The man walked in to the inner city ER where I toiled with his injured girlfriend in tow. He was distraught, affectionate and hovering. She was shot through the head but conscious.

It never seems to be quite like the movies. In this case, this otherwise-healthy 20-something young woman had been shot in the left temple with a small-caliber handgun. Her left eye protruded grotesquely, but she still walked into the Emergency Department under her own power and remained an engaging conversationalist. I naturally inquired regarding the details.

Her boyfriend carried a gun every day. So do I. Down here in the Deep South, that’s not terribly unusual. She said when he got home from work or whatever it was he did, he removed the weapon and placed it gently on the dresser. The gun inexplicably went off and accidentally struck her as she stood across the room. He helpfully added that he planned on securing a lawyer once the dust settled to investigate the gun maker’s liability for offering such a defective product. They were both in complete agreement concerning the details.
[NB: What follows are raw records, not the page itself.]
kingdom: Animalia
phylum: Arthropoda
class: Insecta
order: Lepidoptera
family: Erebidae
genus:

Gunshot wounds tell stories. Pistols typically punch orderly little holes and often do not produce exit wounds. High velocity rifles can create sufficient overpressure as to precipitate veritably explosive downrange effects. At close range, a 12-bore charged with most anything will make a thug look like God worked him over with a big honking ice cream scoop. In this case, the area around the entrance wound was neither clean nor tidy. The edges were torn, and the surrounding skin was stippled with flecks of unburned gunpowder.

The story this wound told was unambiguous. The happy couple had gotten sideways over something. Then our hero pushed his gat up against this young lady’s head and squeezed the trigger. Nothing else makes a wound like that.

We separated the two under some pretense, and I explained my observations to the injured woman. I assured her that I could keep her safe, but that she needed to tell me the truth. She would hear none of it. He loved her and would never intentionally harm her. The cops had a similar conversation with the poor lass as well and got the same answer. Without a witness willing to testify, their hands were tied.

The 95-grain FMJ bullet had transected the woman’s left optic nerve, rendering her irrevocably blind on that side. It then transited her sinuses and ended up lodged behind her right rearmost upper molar. We consulted the maxillofacial surgeon who numbed everything up and popped the slug out without further drama. Easy peazy.

The woman spent but a single night in the hospital. The following day the battered couple left in each other’s arms with a prescription for some antibiotics and a little pain medication. I never saw either of them again. It seems the bonds of love really are as strong as the poets opine.